INFORMATION SUPPLIED:
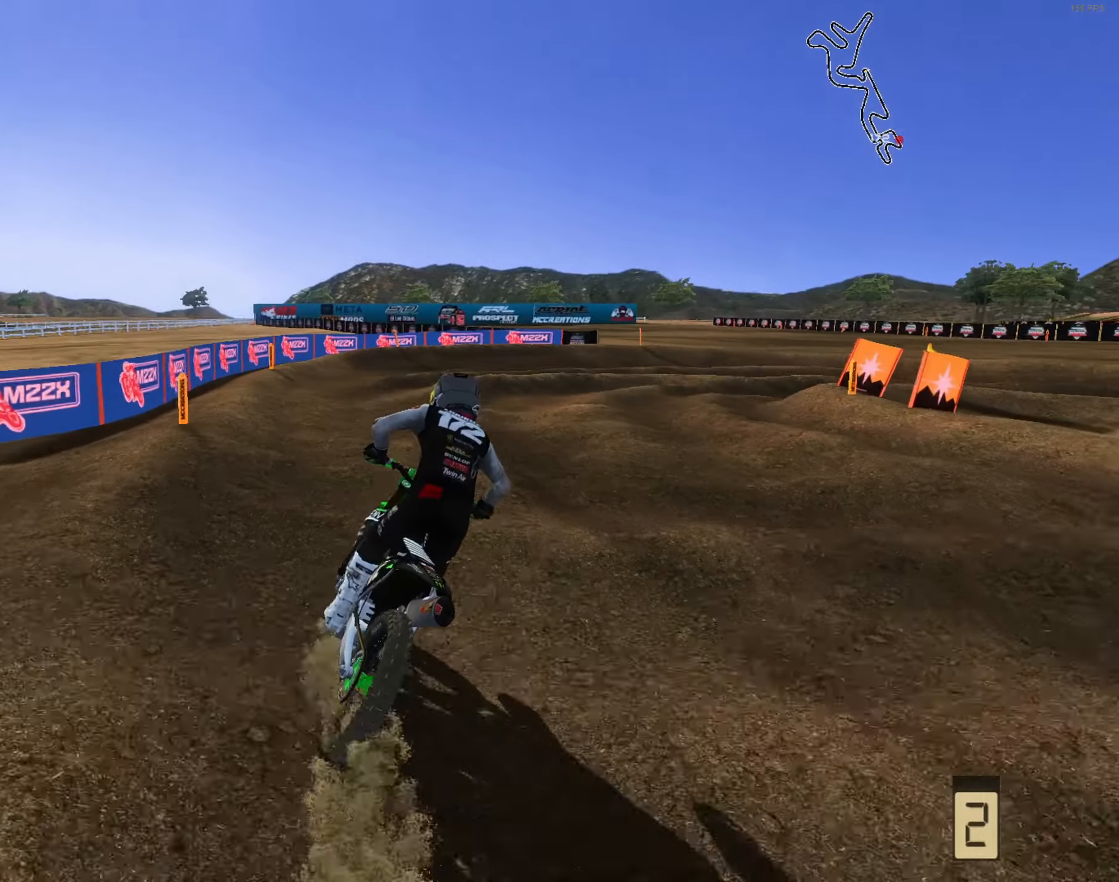
{"buttons": [], "left_stick": "right", "right_stick": "left", "events": [[83, "left_stick", "up-right"], [250, "L2", "up"], [250, "L3", "down"], [250, "right_stick", "center"], [283, "left_stick", "center"], [350, "L3", "up"], [383, "left_stick", "right"], [450, "right_stick", "left"]]}
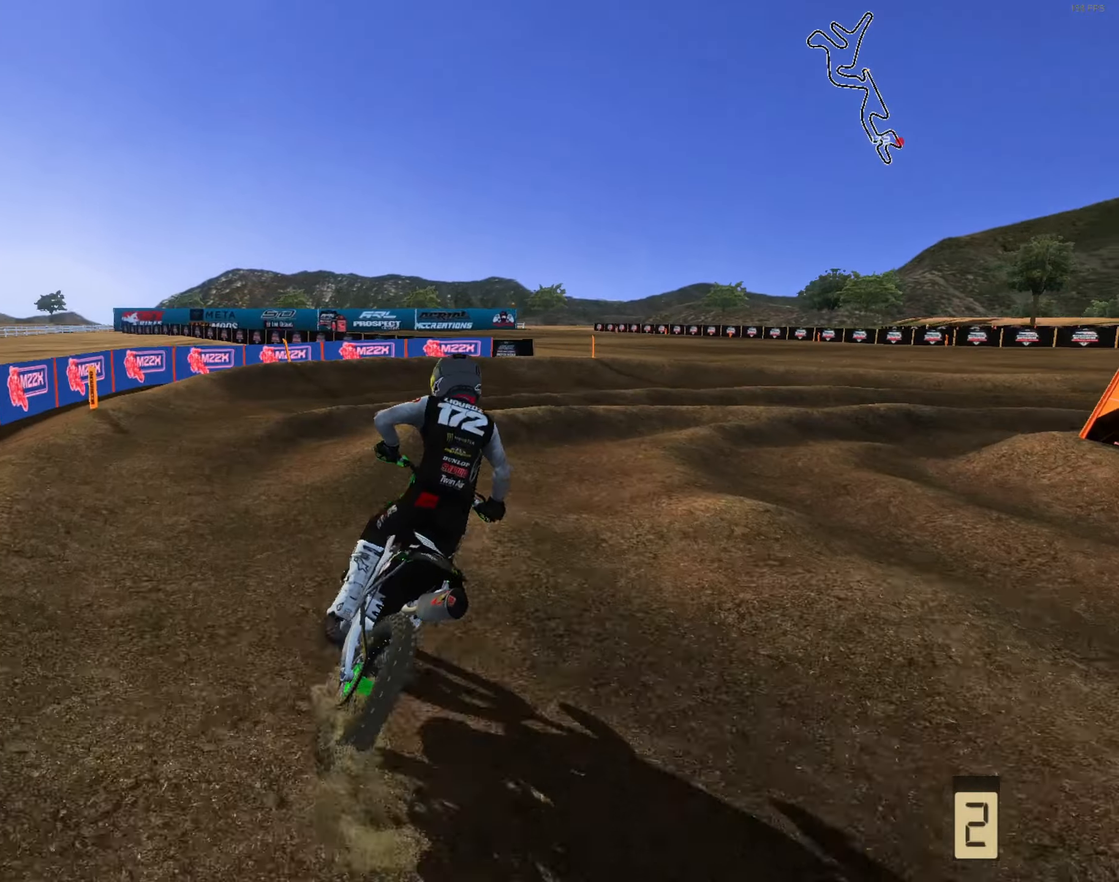
{"buttons": [], "left_stick": "up-right", "right_stick": "left", "events": [[17, "left_stick", "up-right"]]}
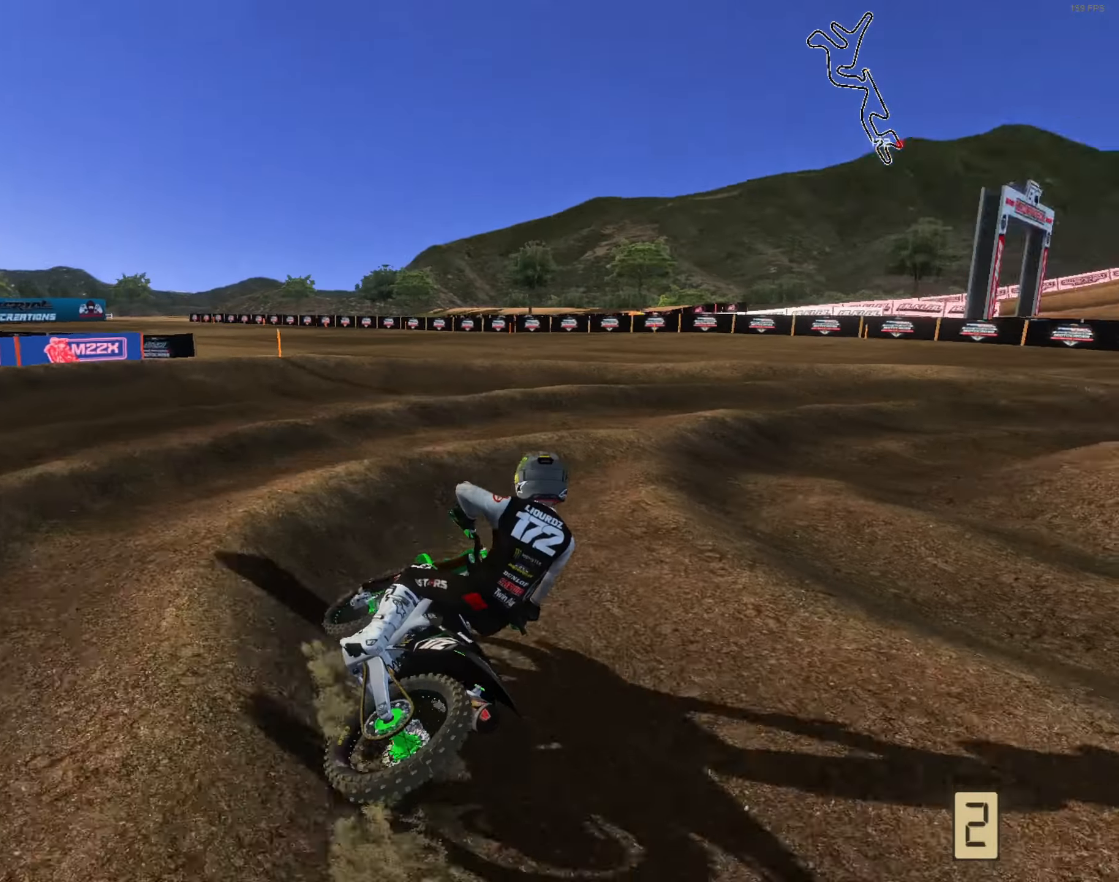
{"buttons": [], "left_stick": "up", "right_stick": "up-left", "events": [[117, "left_stick", "right"], [217, "right_stick", "up-left"], [250, "left_stick", "up-left"], [383, "left_stick", "up"]]}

TO DO:
With pictures excluded, output the listing above exactly as it stands.

TASK RESULT:
{"buttons": [], "left_stick": "right", "right_stick": "left", "events": [[83, "left_stick", "up-right"], [250, "L2", "up"], [250, "L3", "down"], [250, "right_stick", "center"], [283, "left_stick", "center"], [350, "L3", "up"], [383, "left_stick", "right"], [450, "right_stick", "left"]]}
{"buttons": [], "left_stick": "up-right", "right_stick": "left", "events": [[17, "left_stick", "up-right"]]}
{"buttons": [], "left_stick": "up", "right_stick": "up-left", "events": [[117, "left_stick", "right"], [217, "right_stick", "up-left"], [250, "left_stick", "up-left"], [383, "left_stick", "up"]]}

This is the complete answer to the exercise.